L’EXPERTISE DES ASSUREURS
Au Sénégal, pourquoi ne pas associer davantage les assureurs ? Cela permettrait de développer la prévention des risques, en particulier des accidents hospitaliers d’une part et, d’autre part, informer les dirigeants sur l’assurance et la responsabilité à l’hôpital, les aider à définir leurs besoins en assurance (mise en œuvre de méthodologie, d’outils pour les établissements hospitaliers). Cependant, un assureur peut se retrouver devant le cas d’un assurable (établissement hospitalier) responsable, dans le passé, d’un acte dommageable mais dont on n’a pas suffisamment connaissance ou dont on ne connaît pas l’étendue ou le montant exact de l’indemnisation qui en découlera. En effet, les dommages corporels peuvent évoluer (s’aggraver) avant la consolidation définitive et entraîner une indemnisation plus élevée que ce qui a été initialement provisionné. En d’autres termes, il s’agit pour l’assureur de connaître le coût global des sinistres dont le fait générateur est antérieur à une année considérée mais déclarés au cours de cette année et des suivantes dans l’optique d’une détermination du coefficient de majoration à appliquer à la cotisation de l’année pour prendre en charge le passé. C’est la « reprise du passé » qui nécessite une surprime évolutive sur les trois premières années, en plus de la prime d’assurance (cotisation) normalement payée par l’assuré afin de bénéficier d’une garantie encore appelée couverture. Cette tarification nécessite un calcul assez technique car le risque est différent sur les quatre années et il faut tenir compte de la masse globale des tardifs antérieurs à l’année de déclaration et déclarés durant cette année et les années suivantes.
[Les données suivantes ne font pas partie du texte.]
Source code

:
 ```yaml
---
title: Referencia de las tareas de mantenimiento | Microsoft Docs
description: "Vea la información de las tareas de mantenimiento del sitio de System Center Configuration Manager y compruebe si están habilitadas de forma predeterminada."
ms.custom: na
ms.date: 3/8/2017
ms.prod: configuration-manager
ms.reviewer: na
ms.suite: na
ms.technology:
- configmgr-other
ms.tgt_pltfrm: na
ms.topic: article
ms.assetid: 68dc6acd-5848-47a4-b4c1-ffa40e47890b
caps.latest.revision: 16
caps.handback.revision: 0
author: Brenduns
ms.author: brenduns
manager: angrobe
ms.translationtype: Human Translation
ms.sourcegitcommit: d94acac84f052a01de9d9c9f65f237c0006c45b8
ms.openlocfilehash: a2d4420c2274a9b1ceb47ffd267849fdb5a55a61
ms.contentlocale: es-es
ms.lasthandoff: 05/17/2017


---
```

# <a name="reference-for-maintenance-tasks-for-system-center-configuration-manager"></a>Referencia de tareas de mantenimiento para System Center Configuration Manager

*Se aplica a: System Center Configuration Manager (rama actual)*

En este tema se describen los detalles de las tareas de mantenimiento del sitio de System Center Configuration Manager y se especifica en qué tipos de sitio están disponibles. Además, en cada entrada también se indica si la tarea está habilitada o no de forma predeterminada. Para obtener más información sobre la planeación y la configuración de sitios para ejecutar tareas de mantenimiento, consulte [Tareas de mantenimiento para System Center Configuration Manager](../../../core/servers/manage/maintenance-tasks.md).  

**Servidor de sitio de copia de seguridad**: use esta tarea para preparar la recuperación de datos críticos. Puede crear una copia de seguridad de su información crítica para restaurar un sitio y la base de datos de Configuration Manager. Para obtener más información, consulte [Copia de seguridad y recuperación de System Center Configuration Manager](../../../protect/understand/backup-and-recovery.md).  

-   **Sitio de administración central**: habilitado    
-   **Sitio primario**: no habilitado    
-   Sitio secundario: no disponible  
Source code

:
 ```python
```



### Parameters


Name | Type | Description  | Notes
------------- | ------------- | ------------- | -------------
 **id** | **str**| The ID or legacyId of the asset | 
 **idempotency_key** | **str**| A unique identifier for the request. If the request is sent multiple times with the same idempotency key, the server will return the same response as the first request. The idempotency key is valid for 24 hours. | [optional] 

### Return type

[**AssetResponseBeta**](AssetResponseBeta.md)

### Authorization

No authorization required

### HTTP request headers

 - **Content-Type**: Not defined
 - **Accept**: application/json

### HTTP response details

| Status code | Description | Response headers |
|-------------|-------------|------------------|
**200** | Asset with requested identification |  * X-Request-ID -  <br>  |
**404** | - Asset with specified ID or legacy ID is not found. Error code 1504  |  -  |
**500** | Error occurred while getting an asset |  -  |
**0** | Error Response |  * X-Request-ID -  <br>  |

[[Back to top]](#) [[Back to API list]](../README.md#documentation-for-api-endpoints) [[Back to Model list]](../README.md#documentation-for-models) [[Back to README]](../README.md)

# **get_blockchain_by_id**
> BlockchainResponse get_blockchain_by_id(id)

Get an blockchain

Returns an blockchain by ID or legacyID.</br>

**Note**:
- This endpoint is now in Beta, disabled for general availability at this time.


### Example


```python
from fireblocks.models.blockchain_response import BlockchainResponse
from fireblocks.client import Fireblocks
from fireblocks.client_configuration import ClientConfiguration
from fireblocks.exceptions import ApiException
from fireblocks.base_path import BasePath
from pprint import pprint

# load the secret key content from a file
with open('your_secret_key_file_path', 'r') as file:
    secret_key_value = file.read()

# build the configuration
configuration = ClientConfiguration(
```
DISTINCTION ENTRE RESPONSABILITE CIVILE ET RESPONSABILITE PENALE
Pour ce qui concerne le médecin qui exerce, tout comme l’enseignant, le métier le plus noble qui soit, il mérite mieux que d’être livré à la vindicte populaire. Une distinction est à faire d’abord entre la responsabilité civile et la responsabilité pénale, ses activités publiques et privées. En outre, l’aléa (le hasard) est un élément déterminant du contrat d’assurance et la faute ne doit pas être intentionnelle et l’assureur recommande des mesures pour éviter le sinistre ou en diminuer les conséquences. Quant aux victimes, elles méritent plus d’attention et les compagnies d’assurances, faudrait-il y insister, peuvent être associées à la recherche de solutions parce qu’elles ont des propositions à faire. Plus de cotisations équivaut à plus de primes pour les assureurs certes, plus d‘emplois pour les Sénégalais, plus de recettes fiscales pour l’État et plus de garantie pour les victimes. Nonobstant notre propre approche (sénégalaise) et donc au-delà de la souhaitable participation de tous, nous pourrions également nous inspirer de ce qui se passe ailleurs.